A reviewer's confession: I don't review as many animated children's movies as I probably should. The few cartoon features that rate a close look tend to be either foreign films aimed at grownups (When Marnie Was There; Kahlil Gibran's The Prophet) or "prestige" stateside hits like Inside Out. The animated family pics that regularly sell carloads of tickets in the plexes — Inside Out, Minions, Big Hero 6, Teenage Mutant Ninja Turtles, and Hotel Transylvania 2 together account for some $1.3 billion of theatrical box office to date — generally are just too "juvie" to merit a serious review.
But in the interest of due diligence, I snuck into the Saturday matinee preview screening of Lionsgate and Splash Entertainment's Norm of the North, just to see which way the wind blows. The kids and their parents intently followed the efforts of a talking Arctic polar bear named Norm (voice of Rob Schneider) and his friends to stop greedy New York real estate developer Mr. Greene (Ken Jeong) from building luxury condos at the melting North Pole. Everyone laughed at the antics of Norm's furry little pals, the lemmings — despite (or maybe because of) their predictable bodily function jokes. Animals, ecological responsibility, and the pillorying of grotesque, rich bullies continue to be reliable PG-rated themes. Also snow, à la Frozen and innumerable penguin flicks.

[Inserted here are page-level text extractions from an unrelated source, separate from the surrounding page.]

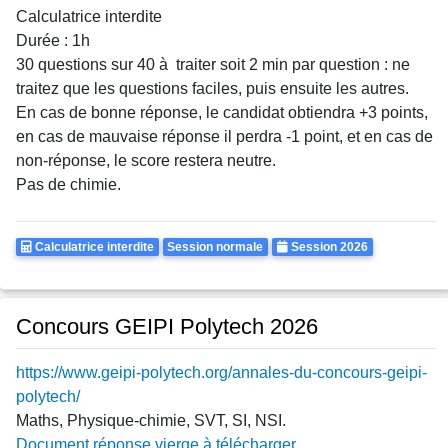
Calculatrice interdite
Durée : 1h
30 questions sur 40 à traiter soit 2 min par question : ne
traitez que les questions faciles, puis ensuite les autres.
En cas de bonne réponse, le candidat obtiendra +3 points,
en cas de mauvaise réponse il perdra -1 point, et en cas de
non-réponse, le score restera neutre.
Pas de chimie.
Calculatrice
Rattrapages
Annee
Calculatrice interdite
Session normale
Session 2026
Autorisee
Concours GEIPI Polytech 2026
https://www.geipi-polytech.org/annales-du-concours-geipi-
polytech/
Maths, Physique-chimie, SVT, SI, NSI.
Document réponse vierge à télécharger.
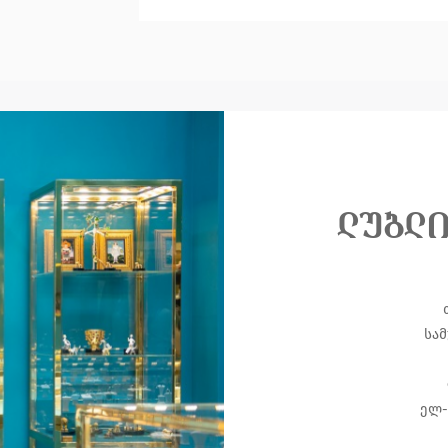
ლუბლ
სამ
ელ-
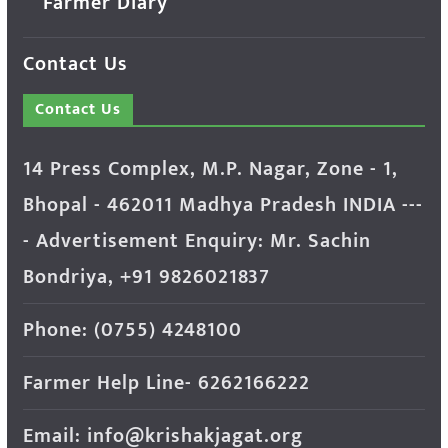
Farmer Diary
Contact Us
Contact Us
14 Press Complex, M.P. Nagar, Zone - 1,
Bhopal - 462011 Madhya Pradesh INDIA ---
- Advertisement Enquiry: Mr. Sachin
Bondriya, +91 9826021837
Phone: (0755) 4248100
Farmer Help Line- 6262166222
Email: info@krishakjagat.org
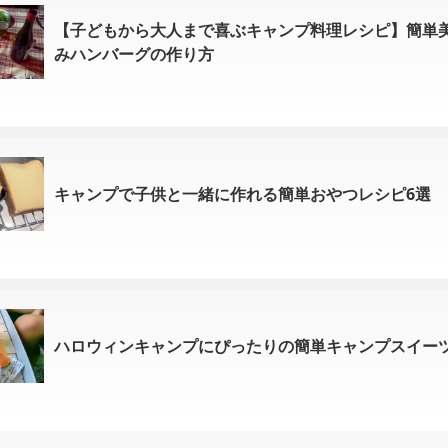
【子どもから大人まで喜ぶキャンプ料理レシピ】簡単
みハンバーグの作り方
キャンプで子供と一緒に作れる簡単おやつレシピ6選
ハロウィンキャンプにぴったりの簡単キャンプスイー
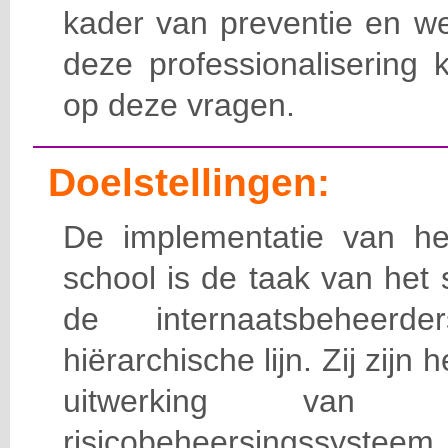
kader van preventie en we
deze professionalisering 
op deze vragen.
Doelstellingen:
De implementatie van het
school is de taak van het
de internaatsbeheerd
hiërarchische lijn. Zij zijn 
uitwerking van 
risicobeheersingssy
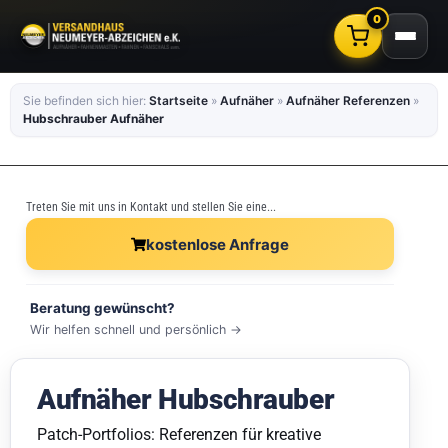
0
Sie befinden sich hier:
Startseite
»
Aufnäher
»
Aufnäher Referenzen
»
Hubschrauber Aufnäher
Treten Sie mit uns in Kontakt und stellen Sie eine...
kostenlose Anfrage
Beratung gewünscht?
Wir helfen schnell und persönlich →
Aufnäher Hubschrauber
Patch-Portfolios: Referenzen für kreative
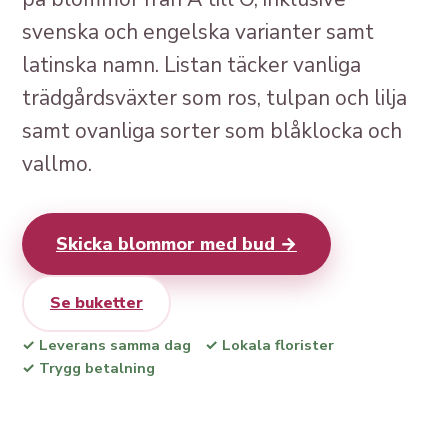
svenska och engelska varianter samt
latinska namn. Listan täcker vanliga
trädgårdsväxter som ros, tulpan och lilja
samt ovanliga sorter som blåklocka och
vallmo.
Skicka blommor med bud →
Se buketter
✓ Leverans samma dag
✓ Lokala florister
✓ Trygg betalning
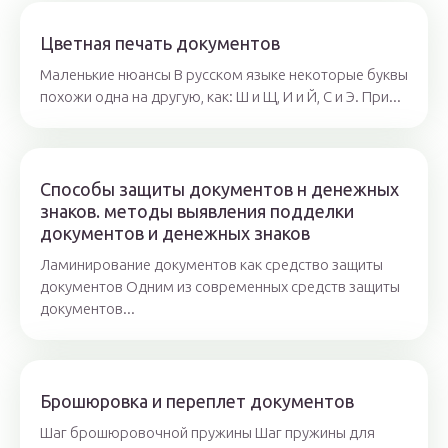
Цветная печать документов
Маленькие нюансы В русском языке некоторые буквы
похожи одна на другую, как: Ш и Щ, И и Й, С и Э. При...
Способы защиты документов н денежных
знаков. методы выявления подделки
документов и денежных знаков
Ламинирование документов как средство защиты
документов Одним из современных средств защиты
документов...
Брошюровка и переплет документов
Шаг брошюровочной пружины Шаг пружины для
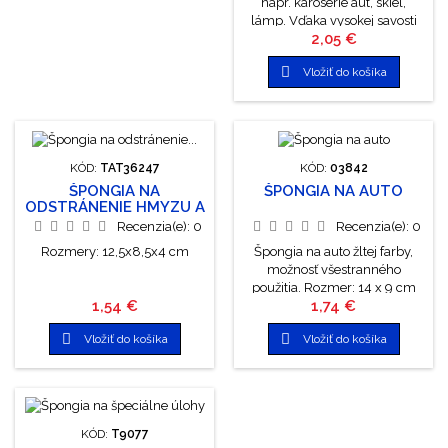
napr. karosérie áut, skiel,
lámp. Vďaka vysokej savosti
Cena
2,05 €
nenecháva šmuhy a škvrny.
Rozmery: 12,5x8,5x5,5 cm

Vložiť do košíka
KÓD:
TAT36247
KÓD:
03842
ŠPONGIA NA
ŠPONGIA NA AUTO
ODSTRÁNENIE HMYZU A
NEČISTÔT
Recenzia(e):
0
Recenzia(e):
0
Rozmery: 12,5x8,5x4 cm
Špongia na auto žltej farby,
možnosť všestranného
použitia. Rozmer: 14 x 9 cm
Cena
Cena
1,54 €
1,74 €


Vložiť do košíka
Vložiť do košíka
KÓD:
T9077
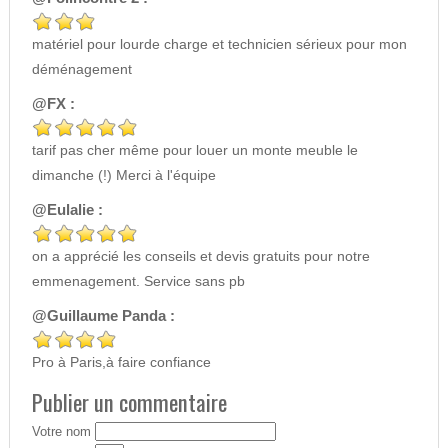
matériel pour lourde charge et technicien sérieux pour mon
déménagement
@FX :
tarif pas cher même pour louer un monte meuble le
dimanche (!) Merci à l'équipe
@Eulalie :
on a apprécié les conseils et devis gratuits pour notre
emmenagement. Service sans pb
@Guillaume Panda :
Pro à Paris,à faire confiance
Publier un commentaire
Votre nom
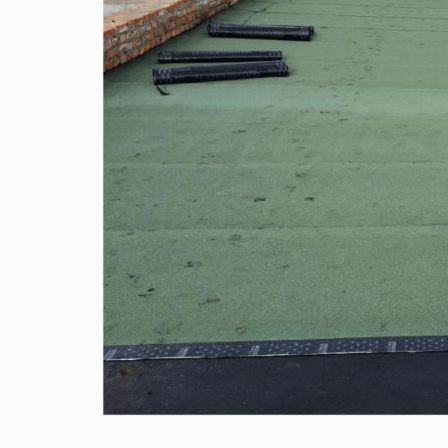
“Wizard construction” ХХК-ийн 2 давхар 168
2 100 автомашины гаражийн карказ
угсралтын ажил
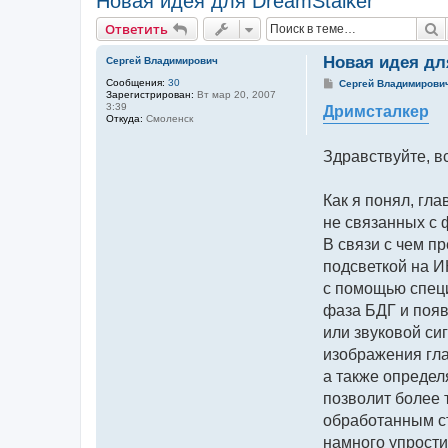
Новая идея для DreamStalker
П
Ответить
Новая идея дл
Сергей Владимирович
Сообщения:
30
С
Сергей Владимирови
Зарегистрирован:
Вт мар 20, 2007
о
3:39
о
Дримсталкер
Откуда:
Смоленск
б
щ
е
Здравствуйте, в
н
и
е
Как я понял, гл
не связанных с 
В связи с чем п
подсветкой на И
с помощью специ
фаза БДГ и появ
или звуковой си
изображения гла
а также определ
позволит более 
обработанным ст
намного упрости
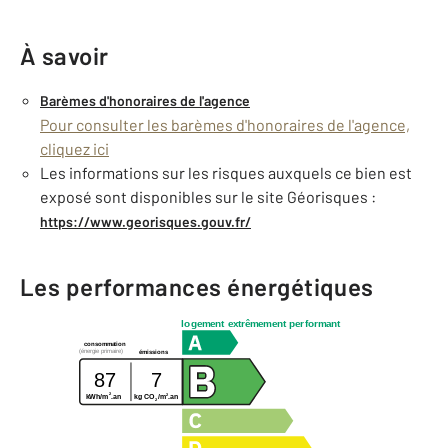
À savoir
Barèmes d'honoraires de l'agence
Pour consulter les barèmes d'honoraires de l'agence,
cliquez ici
Les informations sur les risques auxquels ce bien est
exposé sont disponibles sur le site Géorisques :
https://www.georisques.gouv.fr/
Les performances énergétiques
logement extrêmement performant
consommation
(énergie primaire)
émissions
87
7
2
2
kWh/m
.an
kg CO
/m
.an
2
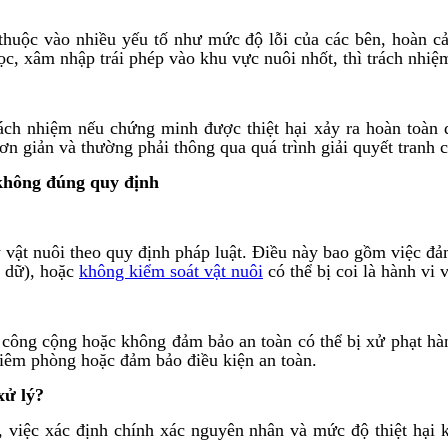
huộc vào nhiều yếu tố như mức độ lỗi của các bên, hoàn cản
chọc, xâm nhập trái phép vào khu vực nuôi nhốt, thì trách nh
ch nhiệm nếu chứng minh được thiệt hại xảy ra hoàn toàn d
ơn giản và thường phải thông qua quá trình giải quyết tranh 
 không đúng quy định
ý vật nuôi theo quy định pháp luật. Điều này bao gồm việc đả
ó dữ), hoặc
không kiểm soát vật nuôi
có thể bị coi là hành vi 
công cộng hoặc không đảm bảo an toàn có thể bị xử phạt hành
tiêm phòng hoặc đảm bảo điều kiện an toàn.
xử lý?
p, việc xác định chính xác nguyên nhân và mức độ thiệt hại 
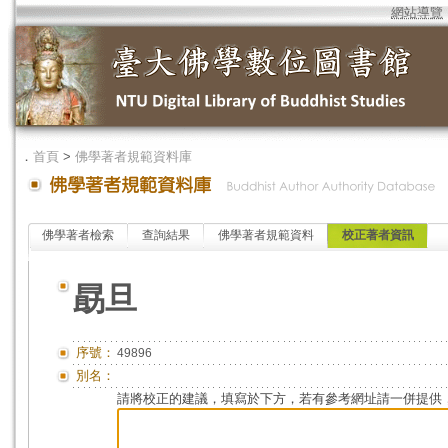
網站導覽
．
首頁
>
佛學著者規範資料庫
佛學著者檢索
查詢結果
佛學著者規範資料
校正著者資訊
勗旦
序號：
49896
別名：
請將校正的建議，填寫於下方，若有參考網址請一併提供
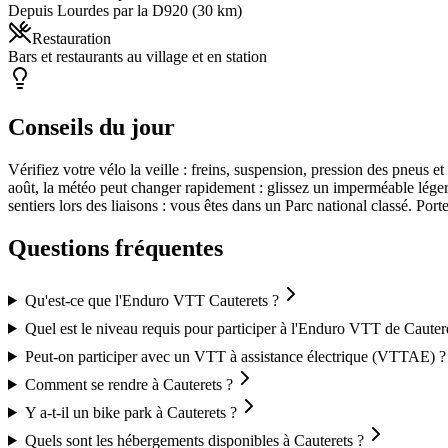
Depuis Lourdes par la D920 (30 km)
Restauration
Bars et restaurants au village et en station
Conseils du jour
Vérifiez votre vélo la veille : freins, suspension, pression des pneu
août, la météo peut changer rapidement : glissez un imperméable léger
sentiers lors des liaisons : vous êtes dans un Parc national classé. Por
Questions fréquentes
Qu'est-ce que l'Enduro VTT Cauterets ?
Quel est le niveau requis pour participer à l'Enduro VTT de Cauter
Peut-on participer avec un VTT à assistance électrique (VTTAE) ?
Comment se rendre à Cauterets ?
Y a-t-il un bike park à Cauterets ?
Quels sont les hébergements disponibles à Cauterets ?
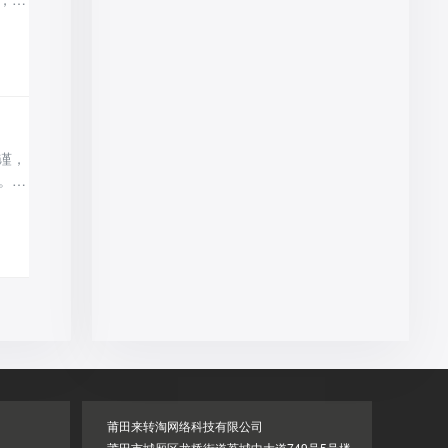
铺完
层规
，
谨，
。以
。淘
店为
莆田来转淘网络科技有限公司
莆田市城厢区龙桥街道荔城中大道749号5号楼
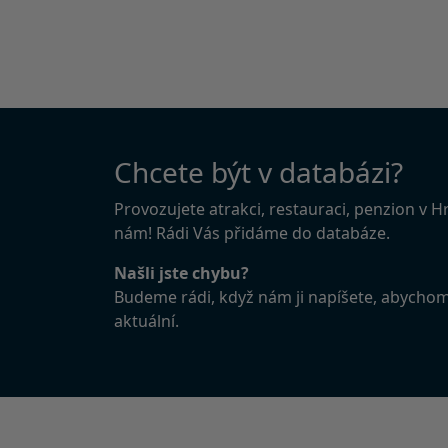
Chcete být v databázi?
Provozujete atrakci, restauraci, penzion v 
nám! Rádi Vás přidáme do databáze.
Našli jste chybu?
Budeme rádi, když nám ji napíšete, abycho
aktuální.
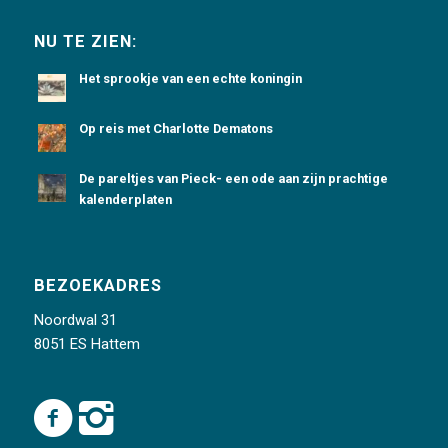
NU TE ZIEN:
Het sprookje van een echte koningin
Op reis met Charlotte Dematons
De pareltjes van Pieck- een ode aan zijn prachtige
kalenderplaten
BEZOEKADRES
Noordwal 31
8051 ES Hattem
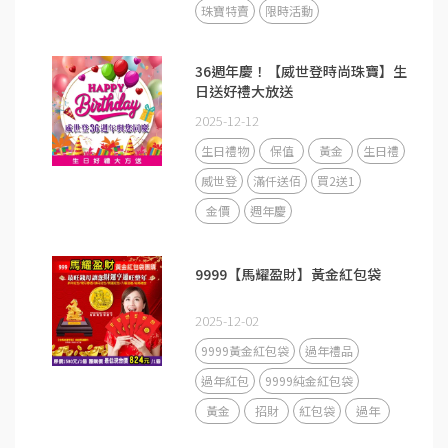
珠寶特賣
限時活動
36週年慶！【威世登時尚珠寶】生
日送好禮大放送
2025-12-12
生日禮物
保值
黃金
生日禮
威世登
滿仟送佰
買2送1
金價
週年慶
9999【馬耀盈財】黃金紅包袋
2025-12-02
9999黃金紅包袋
過年禮品
過年紅包
9999純金紅包袋
黃金
招財
紅包袋
過年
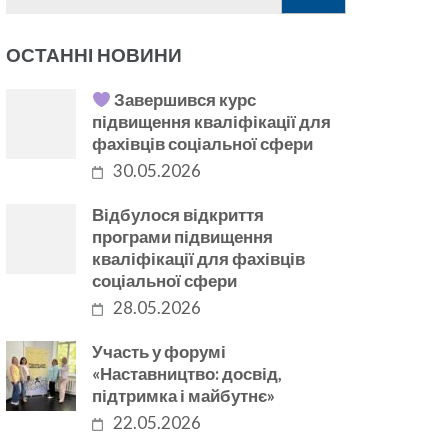
ОСТАННІ НОВИНИ
Завершився курс
підвищення кваліфікації для
фахівців соціальної сфери
30.05.2026
Відбулося відкриття
програми підвищення
кваліфікації для фахівців
соціальної сфери
28.05.2026
Участь у форумі
«Наставництво: досвід,
підтримка і майбутнє»
22.05.2026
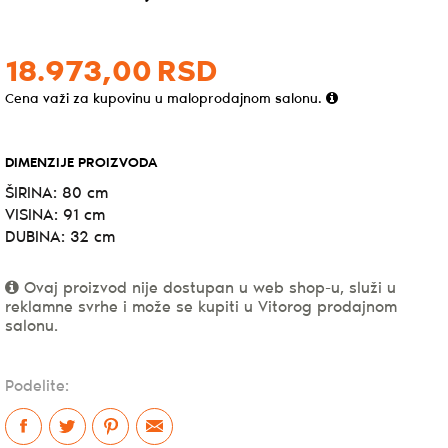
18.973,
00
RSD
Cena važi za kupovinu u maloprodajnom salonu.
DIMENZIJE PROIZVODA
ŠIRINA: 80 cm
VISINA: 91 cm
DUBINA: 32 cm
Ovaj proizvod nije dostupan u web shop-u, služi u
reklamne svrhe i može se kupiti u Vitorog prodajnom
salonu.
Podelite:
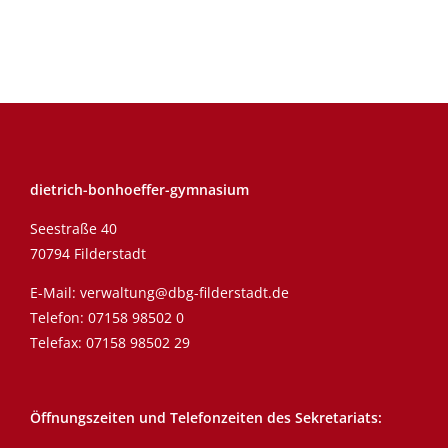
dietrich-bonhoeffer-gymnasium
Seestraße 40
70794 Filderstadt
E-Mail:
verwaltung@dbg-filderstadt.de
Telefon:
07158 98502 0
Telefax: 07158 98502 29
Öffnungszeiten und Telefonzeiten des Sekretariats:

Director Trevor Wall's apparent agenda (the screenplay is by Daniel and Steven Altiere and Malcolm T. Goldman) shows deep skepticism about the intended "One-Percent" customer base for the snow-job Greene Homes. Only the determined solidarity of the endangered critters — with help from conflicted marketing rep Vera (Heather Graham) — can thwart the misguided project. Will the toddlers in the audience remember Norm's environmental campaign as they grow up? Perhaps. But they definitely get the word in Norm of the North.